The other problem was dynamic spikes in traffic which could bring down the entire infrastructure and, therefore, the whole service.

“The team needed the infrastructure to scale seamlessly through a dynamic scaling capability. We also needed the ability to preschedule clusters for scaling when high volumes were anticipated such as in the event of marketing campaigns or monthly billing cycles,” said Upendra Kumar Singh, Hhead of Engineering, slice.

The team was also keen to free up time from managing databases to be able to focus on building features that would add value for customers.

The solution

Real-time computation of more than 100 variables to determine creditworthiness in minimal time

From early on MongoDB was one of the core databases the company used in order to take advantage of its flexible schema and speed of development. However, at first the development team self-managed the database. Then as the scale grew, they found there were often dynamic spikes which would threaten to bring down the application and cause an outage. The team realized the need for dynamic scaling capabilities and moved to MongoDB Atlas.

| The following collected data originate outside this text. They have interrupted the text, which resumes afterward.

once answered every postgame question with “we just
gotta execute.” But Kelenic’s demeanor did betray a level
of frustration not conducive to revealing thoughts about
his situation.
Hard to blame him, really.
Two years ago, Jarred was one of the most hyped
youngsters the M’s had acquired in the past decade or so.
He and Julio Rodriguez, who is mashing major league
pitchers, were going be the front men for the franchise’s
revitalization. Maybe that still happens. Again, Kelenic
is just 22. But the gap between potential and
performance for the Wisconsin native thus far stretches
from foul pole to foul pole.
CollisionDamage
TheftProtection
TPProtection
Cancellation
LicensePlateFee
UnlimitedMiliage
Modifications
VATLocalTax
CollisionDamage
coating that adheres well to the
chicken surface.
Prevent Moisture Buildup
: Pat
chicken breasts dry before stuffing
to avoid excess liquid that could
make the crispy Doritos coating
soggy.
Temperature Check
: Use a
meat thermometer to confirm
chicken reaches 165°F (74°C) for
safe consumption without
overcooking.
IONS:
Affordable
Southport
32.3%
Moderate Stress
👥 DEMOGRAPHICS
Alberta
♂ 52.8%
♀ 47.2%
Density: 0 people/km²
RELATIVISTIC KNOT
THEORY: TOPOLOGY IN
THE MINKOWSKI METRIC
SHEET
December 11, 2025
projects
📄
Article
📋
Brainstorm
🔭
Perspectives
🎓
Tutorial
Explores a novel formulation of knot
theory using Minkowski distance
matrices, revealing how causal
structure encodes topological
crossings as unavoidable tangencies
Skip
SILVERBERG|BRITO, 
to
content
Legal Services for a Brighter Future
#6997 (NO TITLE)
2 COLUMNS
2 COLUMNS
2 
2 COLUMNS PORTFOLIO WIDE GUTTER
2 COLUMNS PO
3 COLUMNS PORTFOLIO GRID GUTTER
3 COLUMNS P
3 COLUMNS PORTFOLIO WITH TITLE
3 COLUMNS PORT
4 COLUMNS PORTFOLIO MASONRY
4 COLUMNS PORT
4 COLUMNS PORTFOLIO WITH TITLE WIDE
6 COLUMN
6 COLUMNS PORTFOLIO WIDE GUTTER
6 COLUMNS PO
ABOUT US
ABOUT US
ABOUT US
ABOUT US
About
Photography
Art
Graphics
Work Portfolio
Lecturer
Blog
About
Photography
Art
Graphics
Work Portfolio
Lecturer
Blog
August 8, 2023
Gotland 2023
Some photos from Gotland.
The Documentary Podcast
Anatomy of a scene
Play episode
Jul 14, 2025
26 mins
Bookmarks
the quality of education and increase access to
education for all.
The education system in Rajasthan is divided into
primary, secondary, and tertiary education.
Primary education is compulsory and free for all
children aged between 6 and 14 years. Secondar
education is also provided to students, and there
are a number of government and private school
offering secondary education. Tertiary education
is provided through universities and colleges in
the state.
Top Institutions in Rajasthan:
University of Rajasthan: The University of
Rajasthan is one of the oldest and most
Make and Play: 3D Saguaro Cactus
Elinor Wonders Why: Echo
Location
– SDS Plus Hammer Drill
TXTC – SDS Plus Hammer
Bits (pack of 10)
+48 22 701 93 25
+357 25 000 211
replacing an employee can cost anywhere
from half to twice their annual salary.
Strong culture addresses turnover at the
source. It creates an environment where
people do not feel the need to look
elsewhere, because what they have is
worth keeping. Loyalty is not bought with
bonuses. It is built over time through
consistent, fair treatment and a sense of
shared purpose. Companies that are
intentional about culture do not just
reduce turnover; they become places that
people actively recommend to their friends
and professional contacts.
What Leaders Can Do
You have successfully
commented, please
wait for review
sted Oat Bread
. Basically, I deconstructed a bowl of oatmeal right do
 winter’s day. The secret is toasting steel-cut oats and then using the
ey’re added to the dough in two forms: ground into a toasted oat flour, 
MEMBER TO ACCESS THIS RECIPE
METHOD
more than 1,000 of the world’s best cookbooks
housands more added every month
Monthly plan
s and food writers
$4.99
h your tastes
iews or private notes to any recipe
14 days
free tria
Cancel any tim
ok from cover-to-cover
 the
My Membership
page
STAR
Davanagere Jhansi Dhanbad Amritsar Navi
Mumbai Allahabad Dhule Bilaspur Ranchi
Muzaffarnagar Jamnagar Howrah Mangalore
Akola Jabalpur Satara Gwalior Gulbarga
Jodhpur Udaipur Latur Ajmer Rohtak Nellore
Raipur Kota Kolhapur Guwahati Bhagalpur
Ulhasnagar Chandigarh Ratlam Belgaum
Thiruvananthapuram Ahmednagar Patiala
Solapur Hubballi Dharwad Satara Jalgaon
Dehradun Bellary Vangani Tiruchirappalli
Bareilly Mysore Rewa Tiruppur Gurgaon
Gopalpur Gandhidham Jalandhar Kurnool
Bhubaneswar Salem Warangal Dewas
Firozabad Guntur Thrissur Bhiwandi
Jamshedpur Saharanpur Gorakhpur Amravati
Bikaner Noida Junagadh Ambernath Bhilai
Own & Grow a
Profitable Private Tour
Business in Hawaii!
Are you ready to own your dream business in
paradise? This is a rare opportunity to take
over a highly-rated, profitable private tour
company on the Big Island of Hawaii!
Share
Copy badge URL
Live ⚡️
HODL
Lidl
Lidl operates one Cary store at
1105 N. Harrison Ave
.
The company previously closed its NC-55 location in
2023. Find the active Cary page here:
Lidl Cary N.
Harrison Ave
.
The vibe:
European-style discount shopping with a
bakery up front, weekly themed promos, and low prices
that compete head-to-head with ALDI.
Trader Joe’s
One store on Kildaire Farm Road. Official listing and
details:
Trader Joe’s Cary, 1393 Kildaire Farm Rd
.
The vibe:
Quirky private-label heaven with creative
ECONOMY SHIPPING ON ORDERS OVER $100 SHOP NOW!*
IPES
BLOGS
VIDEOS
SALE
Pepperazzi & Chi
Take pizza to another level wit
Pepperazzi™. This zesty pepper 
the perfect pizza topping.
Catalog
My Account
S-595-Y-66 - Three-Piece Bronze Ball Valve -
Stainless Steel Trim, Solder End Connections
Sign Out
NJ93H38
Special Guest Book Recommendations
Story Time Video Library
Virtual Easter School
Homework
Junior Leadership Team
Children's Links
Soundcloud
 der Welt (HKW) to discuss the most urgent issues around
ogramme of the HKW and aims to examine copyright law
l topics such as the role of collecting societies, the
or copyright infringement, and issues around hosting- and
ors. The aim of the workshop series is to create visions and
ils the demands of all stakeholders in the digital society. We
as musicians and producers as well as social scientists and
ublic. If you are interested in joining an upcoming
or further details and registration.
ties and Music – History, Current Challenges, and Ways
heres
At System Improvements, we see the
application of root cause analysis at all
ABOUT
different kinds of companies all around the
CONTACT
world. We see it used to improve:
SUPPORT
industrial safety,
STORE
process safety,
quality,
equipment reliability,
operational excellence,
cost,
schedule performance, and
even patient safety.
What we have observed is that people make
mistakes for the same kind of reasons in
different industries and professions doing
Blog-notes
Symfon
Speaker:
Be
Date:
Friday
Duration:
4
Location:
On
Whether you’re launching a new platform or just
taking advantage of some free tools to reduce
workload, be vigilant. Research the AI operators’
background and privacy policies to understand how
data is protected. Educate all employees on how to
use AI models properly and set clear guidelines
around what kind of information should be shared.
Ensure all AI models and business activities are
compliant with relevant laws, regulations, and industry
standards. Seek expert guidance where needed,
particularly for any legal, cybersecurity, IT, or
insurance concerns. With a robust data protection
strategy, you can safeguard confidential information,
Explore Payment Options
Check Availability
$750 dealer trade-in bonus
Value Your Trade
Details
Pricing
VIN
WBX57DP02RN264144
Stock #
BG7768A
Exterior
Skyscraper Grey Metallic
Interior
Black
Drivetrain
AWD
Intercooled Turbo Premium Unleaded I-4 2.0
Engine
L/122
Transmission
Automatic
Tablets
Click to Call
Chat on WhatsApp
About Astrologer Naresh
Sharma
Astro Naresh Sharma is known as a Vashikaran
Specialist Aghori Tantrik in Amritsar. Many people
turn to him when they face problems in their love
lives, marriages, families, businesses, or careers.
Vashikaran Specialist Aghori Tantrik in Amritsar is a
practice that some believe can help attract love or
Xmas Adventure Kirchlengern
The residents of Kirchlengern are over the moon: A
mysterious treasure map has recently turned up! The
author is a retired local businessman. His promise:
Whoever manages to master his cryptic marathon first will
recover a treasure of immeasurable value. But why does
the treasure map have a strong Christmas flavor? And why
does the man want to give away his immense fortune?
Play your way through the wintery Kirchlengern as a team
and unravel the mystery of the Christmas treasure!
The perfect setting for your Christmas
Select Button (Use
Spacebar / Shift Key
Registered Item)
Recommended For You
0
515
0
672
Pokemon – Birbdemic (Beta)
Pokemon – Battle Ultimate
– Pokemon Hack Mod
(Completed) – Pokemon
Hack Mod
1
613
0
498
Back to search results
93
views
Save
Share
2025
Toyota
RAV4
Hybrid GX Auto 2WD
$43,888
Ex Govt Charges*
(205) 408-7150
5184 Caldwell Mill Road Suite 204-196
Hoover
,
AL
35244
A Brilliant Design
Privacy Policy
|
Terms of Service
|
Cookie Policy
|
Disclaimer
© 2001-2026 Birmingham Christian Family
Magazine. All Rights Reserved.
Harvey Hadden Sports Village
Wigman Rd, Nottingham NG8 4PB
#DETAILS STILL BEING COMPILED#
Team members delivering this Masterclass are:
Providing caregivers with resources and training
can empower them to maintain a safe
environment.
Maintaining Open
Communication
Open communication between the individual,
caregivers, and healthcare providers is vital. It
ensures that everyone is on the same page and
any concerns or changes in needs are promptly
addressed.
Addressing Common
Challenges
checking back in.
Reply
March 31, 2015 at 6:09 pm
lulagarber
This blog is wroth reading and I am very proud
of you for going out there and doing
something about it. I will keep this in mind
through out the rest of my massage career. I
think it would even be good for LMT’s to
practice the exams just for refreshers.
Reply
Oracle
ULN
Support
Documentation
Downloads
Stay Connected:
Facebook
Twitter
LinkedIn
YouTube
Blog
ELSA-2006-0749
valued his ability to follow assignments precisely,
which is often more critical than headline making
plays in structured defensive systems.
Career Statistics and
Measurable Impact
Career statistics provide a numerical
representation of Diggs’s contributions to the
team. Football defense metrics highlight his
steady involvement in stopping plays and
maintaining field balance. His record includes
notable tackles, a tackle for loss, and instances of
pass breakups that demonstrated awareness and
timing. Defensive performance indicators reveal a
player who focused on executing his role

slice uses MongoDB Atlas for a number of use cases. One example highlighted in slice’s MongoDB Day presentation was a use case called real time feature store. The slice team took on the challenge of making the onboarding process for credit users more smooth and quick. Code named ‘Project Makhan’ (Makhan means butter in Hindi), the objective was to reduce processing time to less than a minute. To achieve this, the team used Change Streams in MongoDB Atlas to evaluate the user information in real-time.

“As and when the user filled out the application with details such as name and gender, we used the Real-time feature store with MongoDB and ML models to compute 100+ direct and indirect variables in real-time to determine if the user was eligible for credit,” said Upendra Kumar Singh, Head of Engineering, slice.

When users start filling out details using the mobile app, this information is stored in Atlas and computation starts with derived variables. Once all the variables are computed, an AWS step function is triggered. In turn, this triggers the credit underwriting service, which takes all the computed variables and feeds them into the ML model. The model determines the user’s score between 0 and 100. A rules engine looks out for red flags. The red flags are analyzed using MongoDB to determine the likelihood of the user being a defaulter.

This was a manual process, but with MongoDB Atlas, the resolution of red flags happens automatically in real-time. The decision is then communicated to the user.

Currently, MongoDB supports 15+ clusters with 17.5 TB data, which is used by more than 12 million registered users. slice can carry out about 15,000 MongoDB input/output operations per second (IOPS) during peak hours.

With the auto-scaling capabilities, the team can add or remove nodes on demand using Atlas cluster APIs. Given that the functionalities can often be used for critical workloads in emergency situations, uptime was important.

The result

Unprecedented processing speed and 99.995% uptime for more than 12 million registered users

“The solution enables credit underwriting decisions to be taken in under 30 seconds by calculating more than 100 user variables in real-time. This solution triggered exponential growth of slice as no other player in the industry was providing credit in 30 seconds. With MongoDB’s resilient distributed architecture, slice can achieve a 99.995% uptime SLA. There have been no outages except for those due to manual errors,” said Upendra Kumar Singh, Head of Engineering, slice.

MongoDB Atlas provides the core capabilities that slice requires to dynamically scale their business, including the flexibility of the document model, Change Streams, always-on security, continuous backup, easy migrations, real time analytics and native tooling.